When it first appeared, DCIM (Data Centre Infrastructure Management) software attracted great interest from market watchers and analysts, many of whom expected that it would become a prevalent tool, indispensable to the burgeoning data centre industry, and as a lucrative element of the overall software industry.
Factors expected to drive its adoption included the ability to drive more efficient operations, especially within large data centres, resulting in visible returns in investment and the ability to manage increasing deployments across distributed sites. As concern for the environment gathered pace and sustainability was expected to become a major driver of investment decisions, the need for DCIM was perceived as a critical tool for data centre operations.
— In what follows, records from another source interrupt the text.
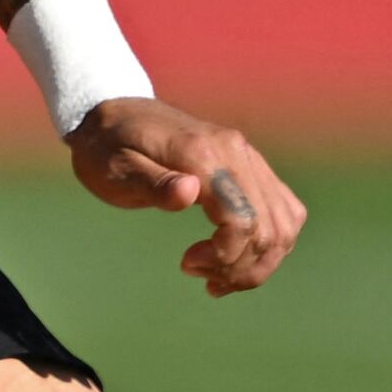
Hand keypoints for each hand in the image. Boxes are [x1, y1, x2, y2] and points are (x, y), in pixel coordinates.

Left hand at [68, 97, 307, 293]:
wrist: (116, 112)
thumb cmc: (106, 147)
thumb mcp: (114, 169)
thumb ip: (152, 182)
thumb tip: (189, 192)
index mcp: (202, 153)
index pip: (242, 217)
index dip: (225, 255)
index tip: (188, 265)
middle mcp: (235, 151)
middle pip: (269, 226)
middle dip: (241, 267)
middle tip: (201, 277)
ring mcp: (248, 157)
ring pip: (285, 222)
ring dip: (259, 261)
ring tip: (219, 279)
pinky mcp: (251, 167)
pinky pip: (284, 210)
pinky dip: (269, 243)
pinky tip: (237, 259)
The jury is still out on some of these predictions. In particular, the hope that it would be deployed as a tool to improve energy efficiency and sustainability efforts has not yet been realised. The potential remains but in the reality, its adoption has been for more prosaic purposes such as asset management and auditing.
The benefits of DCIM
Certainly, there are many data centre operators who see value in DCIM’s key strengths of monitoring and then providing additional management features for all IT infrastructure assets throughout their organisations. This is especially true in the larger corporate and financial sectors, where regulation is both expected and accepted. The need to locate, identify and report on all equipment in a company’s inventory is an obvious benefit for organisations accustomed to tight regulation and auditing and as a result, DCIM has gained some traction here.
However, the scope for growth is often limited by the preference for long-established personnel to squeeze the maximum benefit out of existing tools, especially if they have spent considerable time and effort customising and optimising those tools to their organisation’s specific needs.
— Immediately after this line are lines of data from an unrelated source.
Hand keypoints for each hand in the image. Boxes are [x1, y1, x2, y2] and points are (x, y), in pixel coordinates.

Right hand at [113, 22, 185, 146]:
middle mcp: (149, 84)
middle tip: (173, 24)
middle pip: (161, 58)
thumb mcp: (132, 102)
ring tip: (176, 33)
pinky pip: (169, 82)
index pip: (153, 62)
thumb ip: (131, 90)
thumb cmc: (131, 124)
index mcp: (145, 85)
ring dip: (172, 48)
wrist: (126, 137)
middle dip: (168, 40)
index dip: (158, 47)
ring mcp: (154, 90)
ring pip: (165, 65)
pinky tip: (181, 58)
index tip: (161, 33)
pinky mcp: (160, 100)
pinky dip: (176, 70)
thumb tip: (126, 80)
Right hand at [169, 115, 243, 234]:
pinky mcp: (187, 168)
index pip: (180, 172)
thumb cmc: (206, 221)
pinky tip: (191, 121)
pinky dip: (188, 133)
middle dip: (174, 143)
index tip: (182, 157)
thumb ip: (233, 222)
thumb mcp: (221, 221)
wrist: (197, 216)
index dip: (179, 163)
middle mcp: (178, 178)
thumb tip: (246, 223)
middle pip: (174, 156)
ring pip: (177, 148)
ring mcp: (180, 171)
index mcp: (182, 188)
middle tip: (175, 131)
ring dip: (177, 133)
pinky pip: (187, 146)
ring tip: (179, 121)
Additionally, often in large organisations, the responsibility for the infrastructure equipment typically managed by DCIM tools is split between IT and M&E departments, with different objectives and chains of command. Finding the right person to sign-off on a new DCIM project — or finding the right group of people to agree to such — can be a challenge. Inevitably the procurement and acquisition process for such an acquisition is lengthy and often tortuous.
Adding to the labyrinthine process of deploying DCIM is the fact that the IT resources of the typical large organisation are no longer centralised in a single data centre; rather they are housed in a hybrid environment spanning large facilities hosting cloud-based applications and smaller facilities running niche applications that are typically spread around a wide area. The larger the company, the wider the sprawl.
Nonetheless, this last barrier presents an intrinsic opportunity for DCIM deployments because the very nature of distributed IT portfolios nowadays means that the need for suitable tools to manage the various facilities efficiently is more pressing.
The monitoring and management capabilities of DCIM, especially versions deployed over the cloud, allow companies of all sizes and with all manner of disaggregated IT to identify what their assets are, manage how well they are performing and identify any issues that need to be addressed. Any company that subscribes to ISO 27001, the global standard for IT security, must be able to track its assets and the people who have access and control to those assets. Cloud deployments also allow distributed sites to be monitored and managed at relatively low cost.
DCIM has also proved to be useful to manage large deployments and the decommissioning of old equipment. The ability to manage traditionally laborious processes efficiently, identifying stranded capacity and consolidating distributed architecture saves considerable time and resources.
Another critical concern is minimising downtime. Here, a reliable DCIM system can provide insights into all key power paths within a data centre, especially if they comprise equipment from multiple vendors. The ability to track dependencies, to minimise potential risks to the overall IT estate from a single piece of equipment, such as a Power Distribution Unit (PDU) or a cooling unit, can be identified to mitigated any outages.
The fact is that it remains essential for DCIM software to interact with other systems, such as facilities management suites, IT and network management software and even older legacy infrastructure management software. This is best achieved through the use of Application Programming Interfaces (APIs) that allow high-level information exchanges between disparate software tools.
Calculating an ROI
One of the ongoing problems facing DCIM deployments is the difficulty in accurately measuring the return on investment (ROI) an organisation can achieve from such software. It’s an expensive outlay; how do you calculate its payback? Embedded among several other software tools, and hardware assets that typically come from multiple vendors, how easy is it to attribute any overall improvements in performance to just one piece of the puzzle?
A typical large customer noted when asked to detail their DCIM ROI said they just couldn’t possibly come up with an accurate figure; yet when asked could they manage without DCIM at all, however, the answer was “certainly not.” In this regard, calculating the effect of DCIM could be analogous to the problem long familiar to the marketing sector: “Half of my budget is wasted, but I have no idea which half!”
Simply put, efficiency requires transparency and that in turn requires investment. Better management tools provide better visibility, auditing capabilities and change management. Once these tools are in place, then further capabilities will be realised. The issues of electrical power efficiency, sustainability and the proper management of a “circular economy” have not gone away, and indeed they are being rapidly brought into focus by impending legislation and the data centres industries self-regulatory initiatives to become net-zero by 2030.
Sustainability is based fundamentally on transparency, and so, the most immediately and obvious benefit of DCIM — its ability to provide visibility and simplify auditing — could well prove to be its most far-reaching as we move to a greener, more sustainable and renewable future.